**WORK REQUEST:** Copy out every line of the records where the string "JVET" occurs.
#####
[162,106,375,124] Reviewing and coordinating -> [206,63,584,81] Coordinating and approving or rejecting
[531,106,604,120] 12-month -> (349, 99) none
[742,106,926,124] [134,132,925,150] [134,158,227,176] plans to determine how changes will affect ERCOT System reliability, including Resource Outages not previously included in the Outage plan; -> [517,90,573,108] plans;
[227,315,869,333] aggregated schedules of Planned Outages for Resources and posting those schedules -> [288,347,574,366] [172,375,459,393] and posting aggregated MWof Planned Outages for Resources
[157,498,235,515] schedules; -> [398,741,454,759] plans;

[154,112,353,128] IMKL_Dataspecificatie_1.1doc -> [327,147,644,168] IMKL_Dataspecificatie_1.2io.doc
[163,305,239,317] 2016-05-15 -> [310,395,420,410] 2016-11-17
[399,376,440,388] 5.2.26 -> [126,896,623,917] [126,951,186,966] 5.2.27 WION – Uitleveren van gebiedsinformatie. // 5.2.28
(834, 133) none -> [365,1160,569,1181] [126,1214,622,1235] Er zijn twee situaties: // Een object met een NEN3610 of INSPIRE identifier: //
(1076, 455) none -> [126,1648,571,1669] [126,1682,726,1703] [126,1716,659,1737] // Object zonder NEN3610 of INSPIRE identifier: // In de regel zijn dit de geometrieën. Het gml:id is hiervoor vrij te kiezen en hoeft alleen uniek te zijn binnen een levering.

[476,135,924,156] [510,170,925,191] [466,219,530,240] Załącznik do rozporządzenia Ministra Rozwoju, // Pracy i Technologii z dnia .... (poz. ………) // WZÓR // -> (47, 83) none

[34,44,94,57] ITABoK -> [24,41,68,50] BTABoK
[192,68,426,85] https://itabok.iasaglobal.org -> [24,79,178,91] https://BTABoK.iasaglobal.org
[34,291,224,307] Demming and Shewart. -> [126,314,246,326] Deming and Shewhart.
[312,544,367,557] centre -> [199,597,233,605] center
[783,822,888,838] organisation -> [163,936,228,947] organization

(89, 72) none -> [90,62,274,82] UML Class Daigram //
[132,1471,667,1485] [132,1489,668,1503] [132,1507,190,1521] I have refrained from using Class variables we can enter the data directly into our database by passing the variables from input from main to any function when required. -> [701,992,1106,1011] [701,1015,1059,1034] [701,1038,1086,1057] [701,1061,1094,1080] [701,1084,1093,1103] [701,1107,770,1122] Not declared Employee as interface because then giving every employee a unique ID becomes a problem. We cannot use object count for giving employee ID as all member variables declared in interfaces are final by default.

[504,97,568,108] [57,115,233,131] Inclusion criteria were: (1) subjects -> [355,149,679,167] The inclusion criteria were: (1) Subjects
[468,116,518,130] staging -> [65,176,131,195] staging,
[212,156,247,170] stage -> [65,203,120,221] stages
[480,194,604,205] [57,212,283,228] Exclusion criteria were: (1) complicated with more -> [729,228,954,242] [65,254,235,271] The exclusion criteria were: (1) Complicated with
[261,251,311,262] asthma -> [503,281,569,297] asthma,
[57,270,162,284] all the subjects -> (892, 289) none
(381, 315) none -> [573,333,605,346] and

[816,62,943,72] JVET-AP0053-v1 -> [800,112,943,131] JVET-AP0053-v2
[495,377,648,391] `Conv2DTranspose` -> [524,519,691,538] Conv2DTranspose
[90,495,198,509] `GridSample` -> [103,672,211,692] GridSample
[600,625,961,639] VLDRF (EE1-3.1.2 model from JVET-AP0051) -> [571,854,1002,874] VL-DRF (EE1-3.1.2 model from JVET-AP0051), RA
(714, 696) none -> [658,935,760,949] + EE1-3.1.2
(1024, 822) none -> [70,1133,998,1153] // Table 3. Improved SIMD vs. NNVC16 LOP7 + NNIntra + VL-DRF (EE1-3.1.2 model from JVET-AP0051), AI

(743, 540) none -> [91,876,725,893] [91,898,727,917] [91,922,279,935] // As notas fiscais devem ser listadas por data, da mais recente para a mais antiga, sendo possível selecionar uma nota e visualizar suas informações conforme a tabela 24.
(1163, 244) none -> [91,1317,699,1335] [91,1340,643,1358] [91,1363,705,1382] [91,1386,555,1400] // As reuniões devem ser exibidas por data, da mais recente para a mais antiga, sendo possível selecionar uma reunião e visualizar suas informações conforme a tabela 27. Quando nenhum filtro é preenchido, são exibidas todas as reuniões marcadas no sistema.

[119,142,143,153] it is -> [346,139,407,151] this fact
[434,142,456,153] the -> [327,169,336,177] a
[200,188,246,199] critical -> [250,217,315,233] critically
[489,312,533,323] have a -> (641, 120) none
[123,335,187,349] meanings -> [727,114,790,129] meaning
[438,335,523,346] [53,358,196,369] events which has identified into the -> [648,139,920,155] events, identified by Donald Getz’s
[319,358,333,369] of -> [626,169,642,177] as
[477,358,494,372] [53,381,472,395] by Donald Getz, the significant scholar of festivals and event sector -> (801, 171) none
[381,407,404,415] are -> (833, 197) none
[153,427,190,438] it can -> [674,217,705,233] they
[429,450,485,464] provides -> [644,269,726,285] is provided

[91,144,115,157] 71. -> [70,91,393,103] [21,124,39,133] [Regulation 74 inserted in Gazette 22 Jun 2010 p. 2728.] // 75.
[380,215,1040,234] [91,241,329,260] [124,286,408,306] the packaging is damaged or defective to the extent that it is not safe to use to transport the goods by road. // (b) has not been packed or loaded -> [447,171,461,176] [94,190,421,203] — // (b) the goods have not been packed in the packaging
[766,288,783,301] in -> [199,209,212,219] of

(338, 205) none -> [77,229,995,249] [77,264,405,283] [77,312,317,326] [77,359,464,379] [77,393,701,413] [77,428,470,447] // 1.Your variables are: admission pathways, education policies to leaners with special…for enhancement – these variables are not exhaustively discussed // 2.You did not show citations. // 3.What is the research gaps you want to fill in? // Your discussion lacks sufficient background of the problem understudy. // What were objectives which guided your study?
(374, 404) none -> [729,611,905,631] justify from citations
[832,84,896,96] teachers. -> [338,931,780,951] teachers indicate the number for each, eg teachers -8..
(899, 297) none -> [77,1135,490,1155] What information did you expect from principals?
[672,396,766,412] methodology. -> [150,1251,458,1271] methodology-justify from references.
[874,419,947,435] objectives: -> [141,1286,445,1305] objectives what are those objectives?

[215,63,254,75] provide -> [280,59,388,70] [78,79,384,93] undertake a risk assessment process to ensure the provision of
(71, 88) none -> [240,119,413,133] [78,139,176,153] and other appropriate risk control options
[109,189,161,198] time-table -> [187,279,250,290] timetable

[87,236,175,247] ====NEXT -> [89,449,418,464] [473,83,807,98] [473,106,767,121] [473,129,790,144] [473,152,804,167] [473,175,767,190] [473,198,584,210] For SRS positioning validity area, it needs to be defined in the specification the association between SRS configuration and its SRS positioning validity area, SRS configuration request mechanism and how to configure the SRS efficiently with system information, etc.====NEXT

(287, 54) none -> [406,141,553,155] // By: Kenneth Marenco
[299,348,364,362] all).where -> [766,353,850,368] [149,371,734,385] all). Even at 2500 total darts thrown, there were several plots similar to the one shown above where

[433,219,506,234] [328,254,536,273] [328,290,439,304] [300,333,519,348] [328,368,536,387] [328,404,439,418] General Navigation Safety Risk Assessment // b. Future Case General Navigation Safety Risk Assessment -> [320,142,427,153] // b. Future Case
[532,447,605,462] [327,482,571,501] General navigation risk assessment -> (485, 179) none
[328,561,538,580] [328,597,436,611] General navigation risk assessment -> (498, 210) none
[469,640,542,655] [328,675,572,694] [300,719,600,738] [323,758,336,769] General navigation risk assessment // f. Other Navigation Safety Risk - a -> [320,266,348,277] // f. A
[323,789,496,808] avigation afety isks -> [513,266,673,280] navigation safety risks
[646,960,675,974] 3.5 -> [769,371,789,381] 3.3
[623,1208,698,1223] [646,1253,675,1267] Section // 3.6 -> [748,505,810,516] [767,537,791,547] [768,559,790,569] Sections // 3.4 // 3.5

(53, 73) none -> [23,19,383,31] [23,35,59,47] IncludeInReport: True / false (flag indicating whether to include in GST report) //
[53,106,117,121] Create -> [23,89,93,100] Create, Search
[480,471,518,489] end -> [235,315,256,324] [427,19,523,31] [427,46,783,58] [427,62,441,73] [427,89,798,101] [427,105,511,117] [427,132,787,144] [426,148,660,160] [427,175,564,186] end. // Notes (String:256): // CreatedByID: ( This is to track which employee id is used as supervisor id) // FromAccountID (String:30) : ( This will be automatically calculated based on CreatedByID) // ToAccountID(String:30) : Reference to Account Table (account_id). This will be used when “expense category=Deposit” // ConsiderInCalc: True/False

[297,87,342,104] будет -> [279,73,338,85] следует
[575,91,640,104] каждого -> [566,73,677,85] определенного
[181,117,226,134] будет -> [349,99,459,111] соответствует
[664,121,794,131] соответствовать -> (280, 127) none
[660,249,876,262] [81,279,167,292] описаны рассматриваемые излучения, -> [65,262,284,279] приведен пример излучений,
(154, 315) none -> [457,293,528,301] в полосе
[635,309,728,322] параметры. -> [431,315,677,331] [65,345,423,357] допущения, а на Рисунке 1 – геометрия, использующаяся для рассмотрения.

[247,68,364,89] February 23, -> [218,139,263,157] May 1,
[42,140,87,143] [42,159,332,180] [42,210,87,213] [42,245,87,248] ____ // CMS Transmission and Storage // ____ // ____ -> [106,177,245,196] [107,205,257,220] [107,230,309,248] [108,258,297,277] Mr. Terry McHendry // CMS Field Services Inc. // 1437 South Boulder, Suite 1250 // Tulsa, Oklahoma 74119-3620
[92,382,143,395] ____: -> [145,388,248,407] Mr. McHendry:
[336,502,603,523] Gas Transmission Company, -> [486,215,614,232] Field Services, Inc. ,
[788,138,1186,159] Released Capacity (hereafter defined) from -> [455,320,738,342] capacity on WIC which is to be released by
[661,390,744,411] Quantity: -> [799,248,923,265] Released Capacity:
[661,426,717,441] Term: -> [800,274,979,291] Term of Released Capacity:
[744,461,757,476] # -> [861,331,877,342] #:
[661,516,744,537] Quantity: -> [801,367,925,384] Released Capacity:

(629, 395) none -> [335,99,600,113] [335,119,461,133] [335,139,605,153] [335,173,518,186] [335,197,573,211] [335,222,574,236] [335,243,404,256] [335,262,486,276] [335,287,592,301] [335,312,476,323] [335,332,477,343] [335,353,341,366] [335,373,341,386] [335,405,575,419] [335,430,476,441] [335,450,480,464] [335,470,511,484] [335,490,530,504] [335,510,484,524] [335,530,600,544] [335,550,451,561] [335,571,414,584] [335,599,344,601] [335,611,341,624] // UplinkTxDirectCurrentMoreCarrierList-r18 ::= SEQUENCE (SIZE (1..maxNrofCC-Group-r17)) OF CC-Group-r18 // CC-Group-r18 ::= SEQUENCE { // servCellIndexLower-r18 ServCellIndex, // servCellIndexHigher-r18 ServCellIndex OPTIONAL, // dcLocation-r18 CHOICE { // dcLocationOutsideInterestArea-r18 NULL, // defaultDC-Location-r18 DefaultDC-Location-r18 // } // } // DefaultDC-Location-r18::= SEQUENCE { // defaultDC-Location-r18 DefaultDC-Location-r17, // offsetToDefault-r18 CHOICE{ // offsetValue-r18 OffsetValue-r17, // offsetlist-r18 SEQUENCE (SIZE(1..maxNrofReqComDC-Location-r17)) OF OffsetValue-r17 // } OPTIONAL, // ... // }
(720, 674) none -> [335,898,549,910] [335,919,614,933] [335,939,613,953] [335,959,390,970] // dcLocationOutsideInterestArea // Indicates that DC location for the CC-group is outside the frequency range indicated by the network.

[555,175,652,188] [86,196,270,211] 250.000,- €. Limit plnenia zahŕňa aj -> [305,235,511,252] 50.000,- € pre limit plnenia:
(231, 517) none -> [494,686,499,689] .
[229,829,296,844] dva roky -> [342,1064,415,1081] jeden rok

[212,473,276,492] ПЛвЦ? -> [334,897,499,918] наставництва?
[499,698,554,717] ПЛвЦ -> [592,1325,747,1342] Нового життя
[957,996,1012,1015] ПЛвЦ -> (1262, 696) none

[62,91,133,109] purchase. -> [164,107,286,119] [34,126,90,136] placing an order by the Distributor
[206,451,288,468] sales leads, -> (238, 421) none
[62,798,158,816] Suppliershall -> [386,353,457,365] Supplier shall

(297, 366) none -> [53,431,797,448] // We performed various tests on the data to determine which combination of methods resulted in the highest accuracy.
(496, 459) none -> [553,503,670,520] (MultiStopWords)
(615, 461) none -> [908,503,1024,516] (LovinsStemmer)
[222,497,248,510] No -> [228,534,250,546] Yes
#####
**FINISHED TASK:**
[816,62,943,72] JVET-AP0053-v1 -> [800,112,943,131] JVET-AP0053-v2
[600,625,961,639] VLDRF (EE1-3.1.2 model from JVET-AP0051) -> [571,854,1002,874] VL-DRF (EE1-3.1.2 model from JVET-AP0051), RA
(1024, 822) none -> [70,1133,998,1153] // Table 3. Improved SIMD vs. NNVC16 LOP7 + NNIntra + VL-DRF (EE1-3.1.2 model from JVET-AP0051), AI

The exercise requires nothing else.